▶ [Instructions to follow]: Please return exactly the lines from the top of the data through the line that contains "## How To Create", and skip all pictures.

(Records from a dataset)

- - -

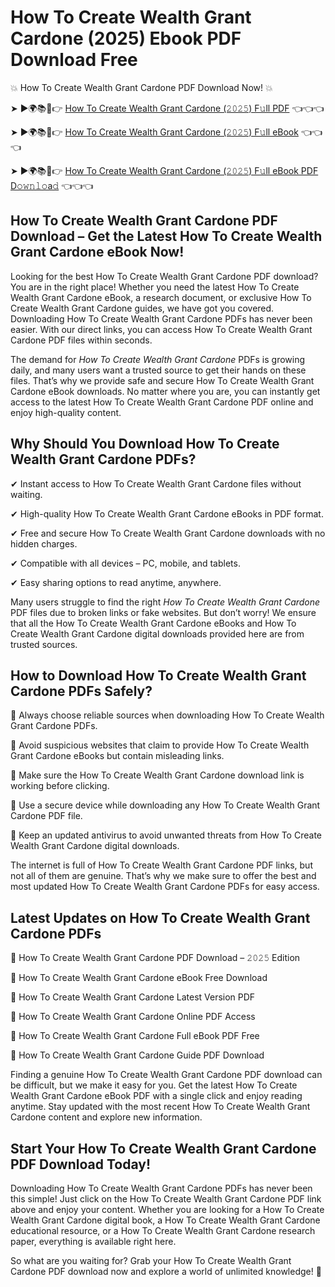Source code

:# How To Create Wealth Grant Cardone (2025) Ebook PDF Download Free

💥 How To Create Wealth Grant Cardone PDF Download Now! 💥

➤ ►🌍📚📱👉 [How To Create Wealth Grant Cardone (𝟸𝟶𝟸𝟻) F𝚞ll PDF](https://getpdf.xyz/how-to-create-wealth-grant-cardone) 👈👈👈


➤ ►🌍📚📱👉 [How To Create Wealth Grant Cardone (𝟸𝟶𝟸𝟻) F𝚞ll eBook](https://getpdf.xyz/how-to-create-wealth-grant-cardone) 👈👈👈


➤ ►🌍📚📱👉 [How To Create Wealth Grant Cardone (𝟸𝟶𝟸𝟻) F𝚞ll eBook PDF D𝚘𝚠𝚗𝚕𝚘a𝚍](https://getpdf.xyz/how-to-create-wealth-grant-cardone) 👈👈👈


## How To Create Wealth Grant Cardone PDF Download – Get the Latest How To Create Wealth Grant Cardone eBook Now!

Looking for the best How To Create Wealth Grant Cardone PDF download? You are in the right place! Whether you need the latest How To Create Wealth Grant Cardone eBook, a research document, or exclusive How To Create Wealth Grant Cardone guides, we have got you covered. Downloading How To Create Wealth Grant Cardone PDFs has never been easier. With our direct links, you can access How To Create Wealth Grant Cardone PDF files within seconds.

The demand for *How To Create Wealth Grant Cardone* PDFs is growing daily, and many users want a trusted source to get their hands on these files. That’s why we provide safe and secure How To Create Wealth Grant Cardone eBook downloads. No matter where you are, you can instantly get access to the latest How To Create Wealth Grant Cardone PDF online and enjoy high-quality content.

## Why Should You Download How To Create Wealth Grant Cardone PDFs?

✔ Instant access to How To Create Wealth Grant Cardone files without waiting.

✔ High-quality How To Create Wealth Grant Cardone eBooks in PDF format.

✔ Free and secure How To Create Wealth Grant Cardone downloads with no hidden charges.

✔ Compatible with all devices – PC, mobile, and tablets.

✔ Easy sharing options to read anytime, anywhere.

Many users struggle to find the right *How To Create Wealth Grant Cardone* PDF files due to broken links or fake websites. But don’t worry! We ensure that all the How To Create Wealth Grant Cardone eBooks and How To Create Wealth Grant Cardone digital downloads provided here are from trusted sources.

## How to Download How To Create Wealth Grant Cardone PDFs Safely?

📌 Always choose reliable sources when downloading How To Create Wealth Grant Cardone PDFs.

📌 Avoid suspicious websites that claim to provide How To Create Wealth Grant Cardone eBooks but contain misleading links.

📌 Make sure the How To Create Wealth Grant Cardone download link is working before clicking.

📌 Use a secure device while downloading any How To Create Wealth Grant Cardone PDF file.

📌 Keep an updated antivirus to avoid unwanted threats from How To Create Wealth Grant Cardone digital downloads.

The internet is full of How To Create Wealth Grant Cardone PDF links, but not all of them are genuine. That’s why we make sure to offer the best and most updated How To Create Wealth Grant Cardone PDFs for easy access.

## Latest Updates on How To Create Wealth Grant Cardone PDFs

🔹 How To Create Wealth Grant Cardone PDF Download – 𝟸𝟶𝟸𝟻 Edition

🔹 How To Create Wealth Grant Cardone eBook Free Download

🔹 How To Create Wealth Grant Cardone Latest Version PDF

🔹 How To Create Wealth Grant Cardone Online PDF Access

🔹 How To Create Wealth Grant Cardone Full eBook PDF Free

🔹 How To Create Wealth Grant Cardone Guide PDF Download

Finding a genuine How To Create Wealth Grant Cardone PDF download can be difficult, but we make it easy for you. Get the latest How To Create Wealth Grant Cardone eBook PDF with a single click and enjoy reading anytime. Stay updated with the most recent How To Create Wealth Grant Cardone content and explore new information.

## Start Your How To Create Wealth Grant Cardone PDF Download Today!

Downloading How To Create Wealth Grant Cardone PDFs has never been this simple! Just click on the How To Create Wealth Grant Cardone PDF link above and enjoy your content. Whether you are looking for a How To Create Wealth Grant Cardone digital book, a How To Create Wealth Grant Cardone educational resource, or a How To Create Wealth Grant Cardone research paper, everything is available right here.

So what are you waiting for? Grab your How To Create Wealth Grant Cardone PDF download now and explore a world of unlimited knowledge! 🚀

- - -

▶ [Answer area]:
Source code

:# How To Create Wealth Grant Cardone (2025) Ebook PDF Download Free

💥 How To Create Wealth Grant Cardone PDF Download Now! 💥

➤ ►🌍📚📱👉 [How To Create Wealth Grant Cardone (𝟸𝟶𝟸𝟻) F𝚞ll PDF](https://getpdf.xyz/how-to-create-wealth-grant-cardone) 👈👈👈


➤ ►🌍📚📱👉 [How To Create Wealth Grant Cardone (𝟸𝟶𝟸𝟻) F𝚞ll eBook](https://getpdf.xyz/how-to-create-wealth-grant-cardone) 👈👈👈


➤ ►🌍📚📱👉 [How To Create Wealth Grant Cardone (𝟸𝟶𝟸𝟻) F𝚞ll eBook PDF D𝚘𝚠𝚗𝚕𝚘a𝚍](https://getpdf.xyz/how-to-create-wealth-grant-cardone) 👈👈👈


## How To Create Wealth Grant Cardone PDF Download – Get the Latest How To Create Wealth Grant Cardone eBook Now!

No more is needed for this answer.